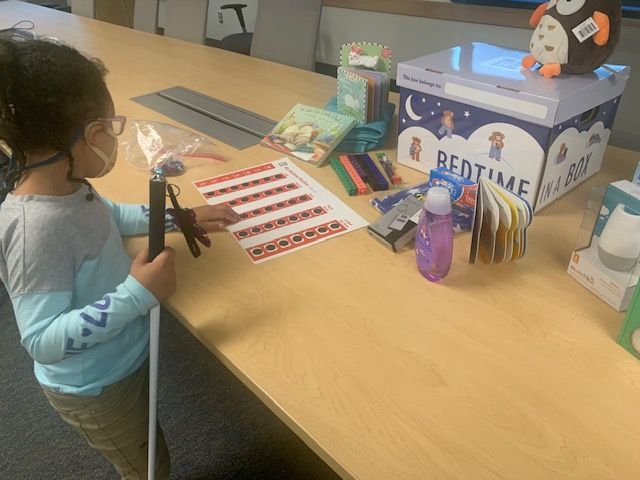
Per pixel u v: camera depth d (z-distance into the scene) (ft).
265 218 3.54
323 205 3.67
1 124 2.32
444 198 2.76
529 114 3.22
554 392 2.30
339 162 4.10
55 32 8.71
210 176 4.08
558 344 2.53
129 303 2.59
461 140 3.68
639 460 2.03
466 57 3.95
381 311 2.75
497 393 2.30
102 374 3.00
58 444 4.89
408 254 3.18
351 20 9.66
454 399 2.28
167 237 3.37
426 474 2.01
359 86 4.35
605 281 2.72
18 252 2.45
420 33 8.66
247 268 3.09
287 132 4.54
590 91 3.33
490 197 2.92
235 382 5.43
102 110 2.58
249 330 2.66
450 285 2.92
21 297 2.48
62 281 2.52
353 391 2.33
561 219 3.47
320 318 2.72
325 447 2.11
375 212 3.58
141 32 8.55
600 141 3.81
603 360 2.44
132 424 3.37
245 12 12.32
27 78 2.29
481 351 2.51
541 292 2.85
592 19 3.24
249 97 5.62
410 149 4.07
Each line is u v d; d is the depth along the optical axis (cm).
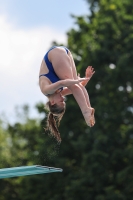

=-=-=-=-=

_Assigned task_. Repeat exactly and only the lines from the start of the data above through the line that holds "132 424 3.37", inclusive. Pictures do not belong in the copy.

_Result_.
Per pixel u v: camera depth d (z-distance into the scene) (ft).
265 218 3.54
323 205 3.67
1 124 2.32
444 198 2.76
529 114 3.22
554 392 2.30
339 162 4.10
55 32 8.71
210 176 4.08
558 344 2.53
129 303 2.59
461 140 3.68
639 460 2.03
466 57 3.95
381 311 2.75
497 393 2.30
102 374 3.00
58 444 4.89
408 254 3.18
351 20 9.66
454 399 2.28
167 237 3.37
426 474 2.01
359 86 4.35
605 281 2.72
18 252 2.45
420 33 8.66
247 268 3.09
287 132 4.54
590 91 3.33
490 197 2.92
235 382 5.43
102 110 2.58
249 330 2.66
450 285 2.92
21 297 2.48
62 281 2.52
353 391 2.33
561 219 3.47
320 318 2.72
325 447 2.11
375 212 3.58
141 32 8.55
600 141 3.81
603 360 2.44
132 424 3.37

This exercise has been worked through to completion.